小説家、劇作家、放送作家として長く第一線で活躍をしてきた井上ひさしさん。
職業柄、もちろん本を読むことは多いがその蔵書の数は凄まじく、生涯集めた本の数は十三万冊にも及んだ。
これらの本を全て寄贈し、図書館まで作ってしまったほどだった。
そんじょそこらの”読書家”とはレベルが違う。
では、どのようにしてここまで本を集めるにいたったのか、そもそもの本との出会いはと井上ひさしの半生と本について書かれているのだ本書の『本の運命』である。
生涯を”本”と共に生きた壮大な物語が書かれている。
「本の運命」の見どころ
本との出会い
著者の実家はよろず屋のようなことをやっていた店だった。
店の半分は薬局だが、文房具も置いてある。
レコードも少しあって、本も雑誌も扱っていた。
父親は小説家志望で賞を受賞したこともあった。
母親も文学好きでベストセラーや必読書と言われた本はだいたい集めていた。
幼少期にはいつでも隣に本がある環境で育ったのだ。
そんな中でいつの間にか、
「本は楽しい」
「本は大事にしなければいけない」
「本を読む人は偉い」
「本を持っている人はなお偉い」
と体に染み付いていった。
これが、長きにわたって本を収集し続けるきっかけとなった。
井上流本の読み方
本書には十三万冊を集めた著者流の本の読み方が書いてある。
一部を抜粋すると、
- オッと思ったら赤鉛筆
とにかく面白いを思った部分に線を引く。
すると次読むときに要点を絞った部分のみを読むことができる。
- 本はゆっくり読むと、早く読める
どんな本も最初は丁寧に読んでいく。
登場人物の名前、関係などをしっかりと抑えて読んでいくと頭の中で状況が整理されていく。
すると、自然に読む速度が早くなるとか。
これが、井上流の速読法とのこと。
- 目次を睨むべし
目次を読むことでその構造を見破り、論旨の進め方の検討をつける。
- ツンドクにも効用がある
本との出会いは一期一会。
一度出会いを逃したらもう二度と出会えないかもしれない。
ツンドクをして数日机の横に置いておくと、自然と「これ読まなくてもいいや」「急いで読まなきゃ」とわかってくるとか。
いい本を読むためにツンドクにも効果があるとのこと。
このように本を読んでいき、十三万冊までに達した。
図書館を作るまで
こうしてコツコツと本を集めていき膨大な数の本が集まった。
この頃に故郷の山形県川西町の若い人たちとの付き合いが始まって、ふと「本は全部、故郷の若い人たちにそっくりさし上げたらいいんじゃないか」と思い立つ。
これが図書館の始まりだったとか。
当時の町長もこの話にのって、スペースの空いていた町の施設を使い蔵書を全て移動させてしまった。

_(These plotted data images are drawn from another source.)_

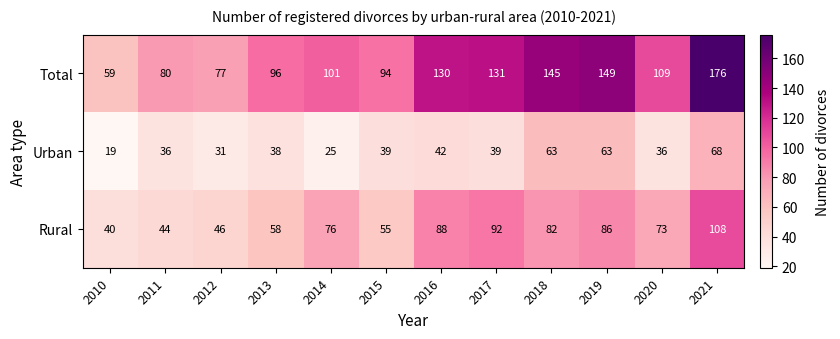

At which label does Urban reach its peak?

2021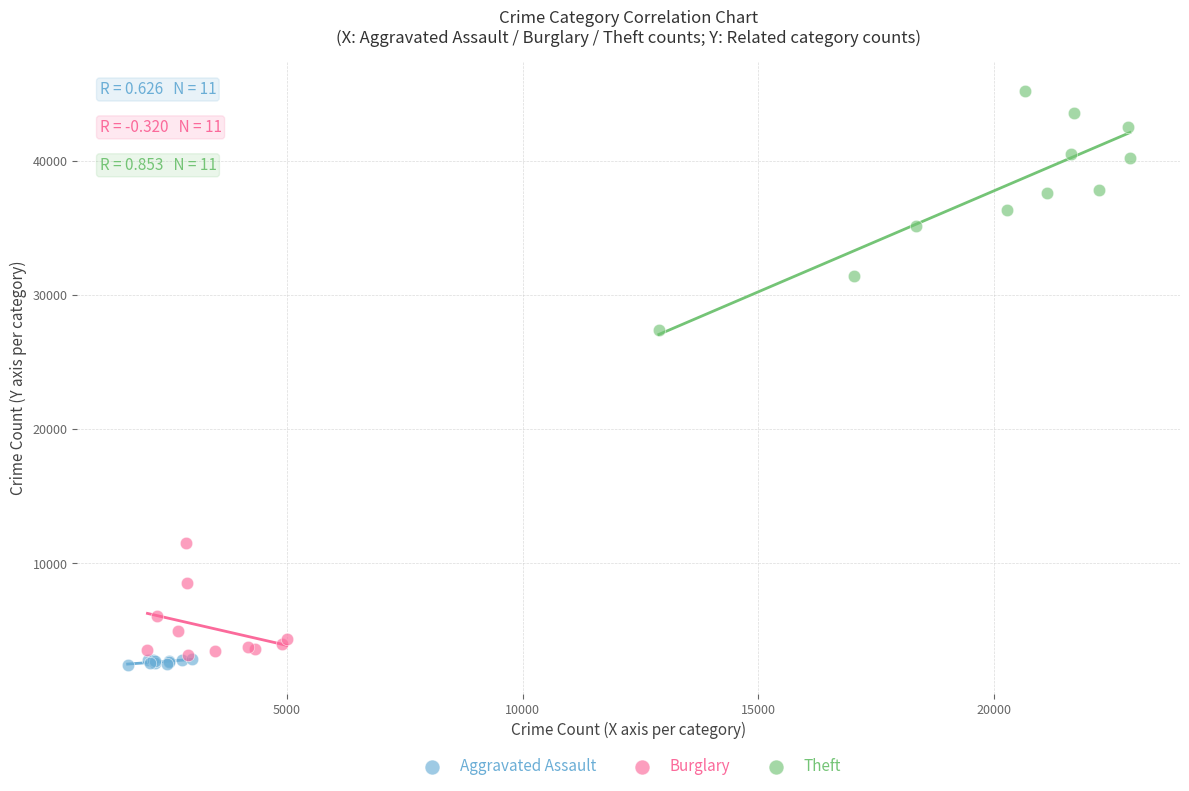

Which series has the largest Y range (max minus min)?

Theft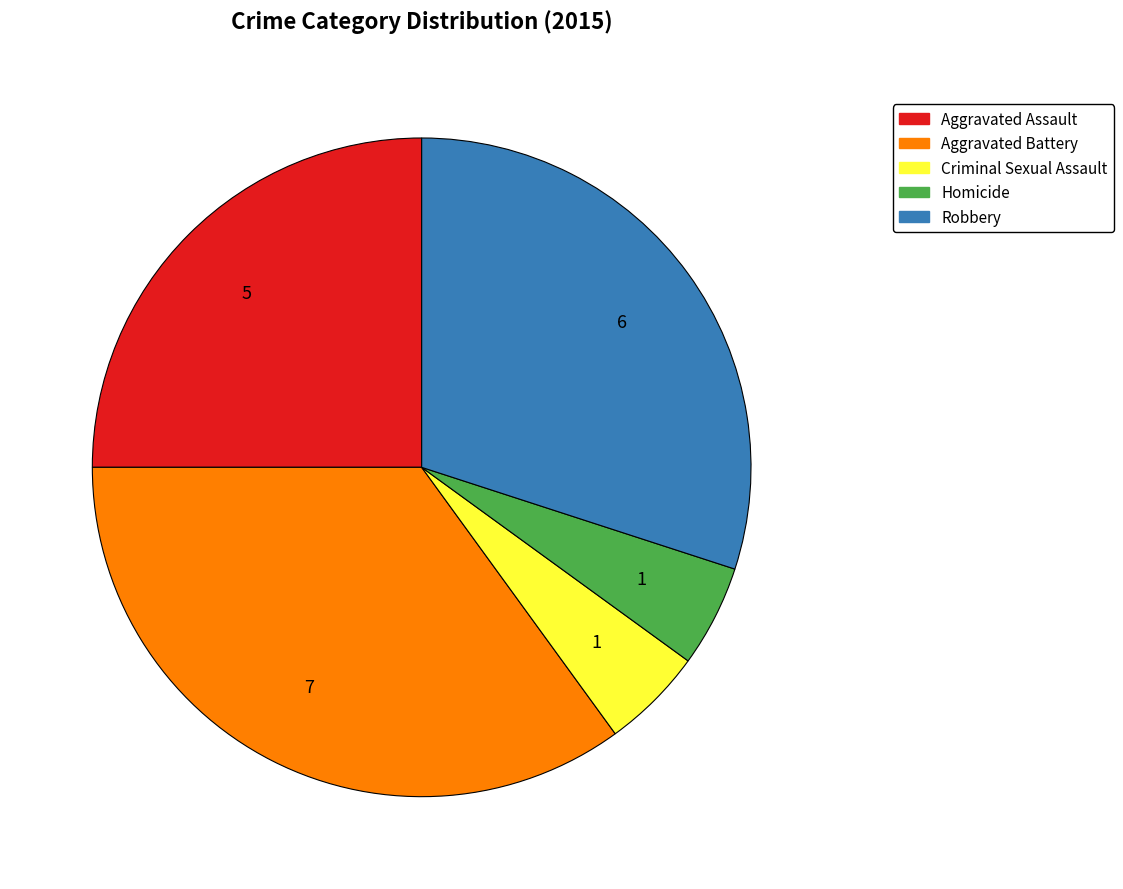

Do Homicide and Criminal Sexual Assault together represent more than half of the pie?

No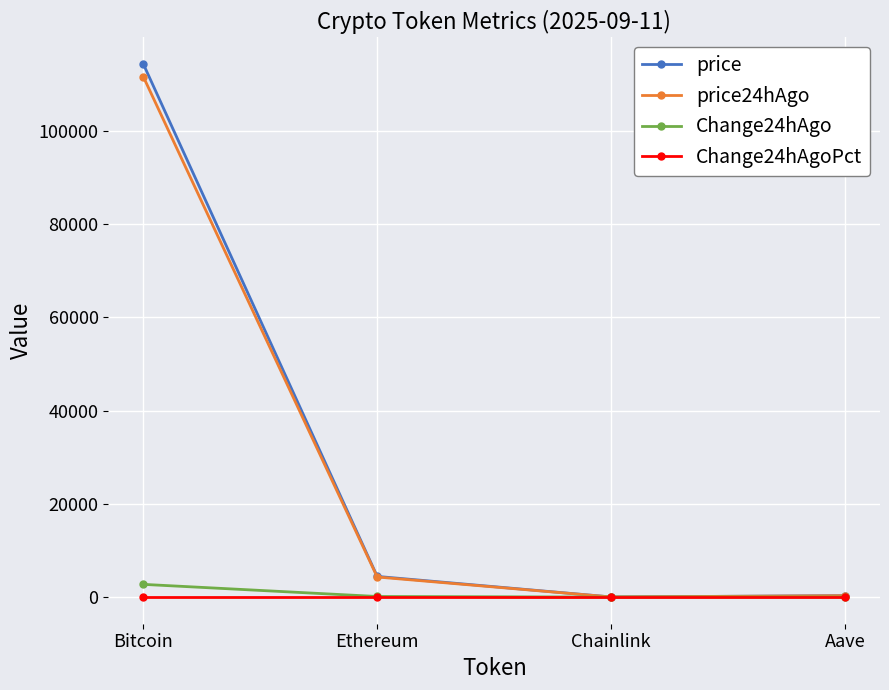

What is the greatest value displayed?

114284.0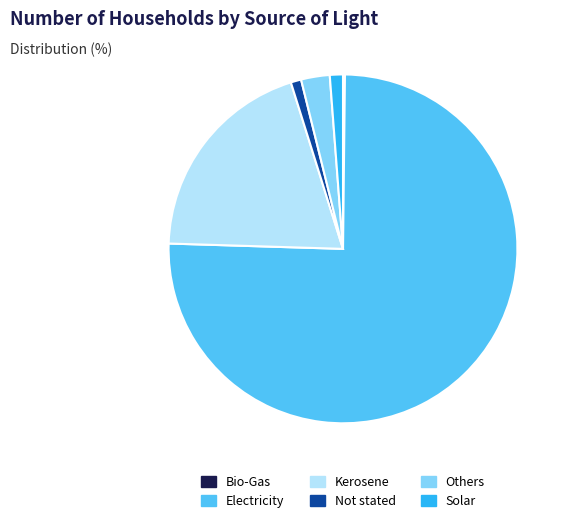

What is the ratio of the value at Solar to the value at Not stated?

1.3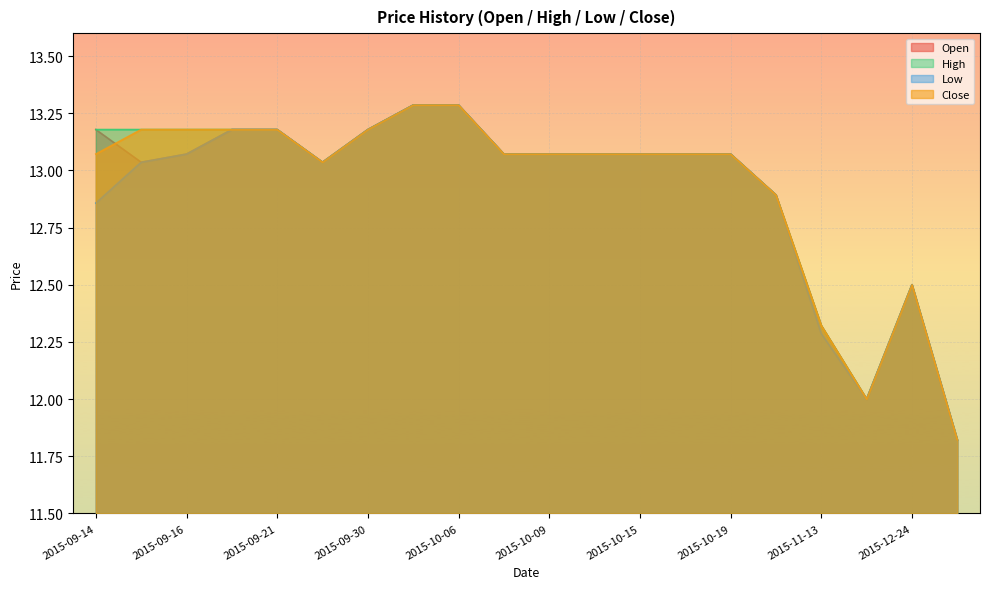

Rank the series by their average value, from lowest to highest.

Low, Open, Close, High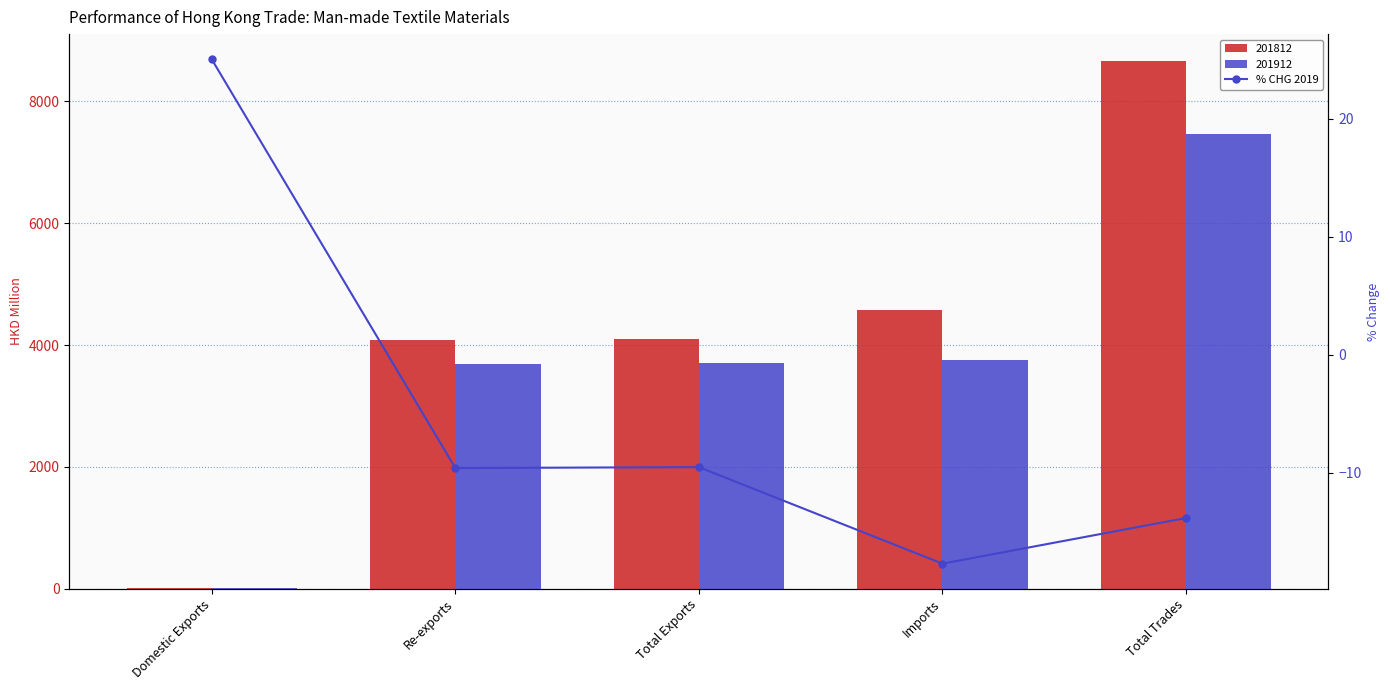

The chart shows a value of 25.0 at Domestic Exports. True or false?

True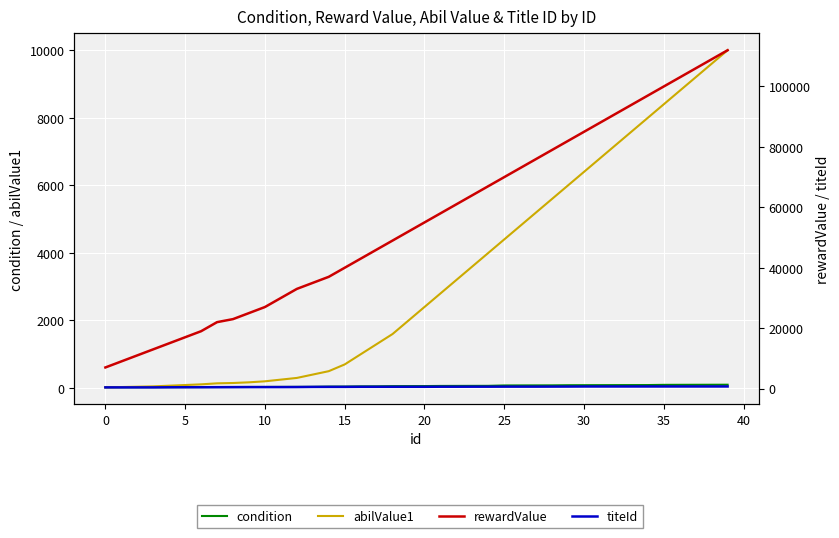

What is the difference between the maximum and minimum values in the abilValue1 series?

9980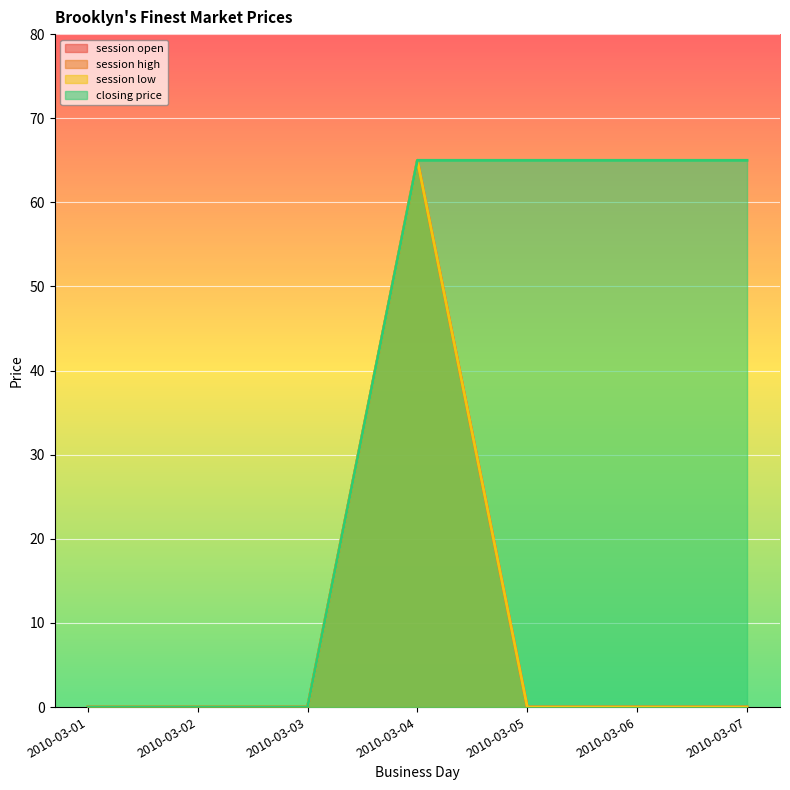

At how many categories does at least one series exceed 25?

4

この引越し作業も大変でトラック4台を使って何度も何度も往復し、なんとか運ぶことができたとか。
このときに、本が十三万冊あったことが発覚した。
井上さんもこんなにあるとは思っていなかったためひどく驚いたとか。
この施設が流行って本を貸すようになり、ついには図書館まで作られてしまった。
この本が全て一人の人間によって集められたのだから個人の蔵書もここまでいくと凄まじい。
井上さんが集めた「本の運命」は多くの人たちに読まれる形にたどり着いた。
終わりに
というわけで『本の運命』を紹介した。
個人で十三万冊の本を集めた井上ひさしさんの半生と本との関係性について書いたノンフィクションである。
「本」への愛がひしひしと伝わって来る「本」となっている。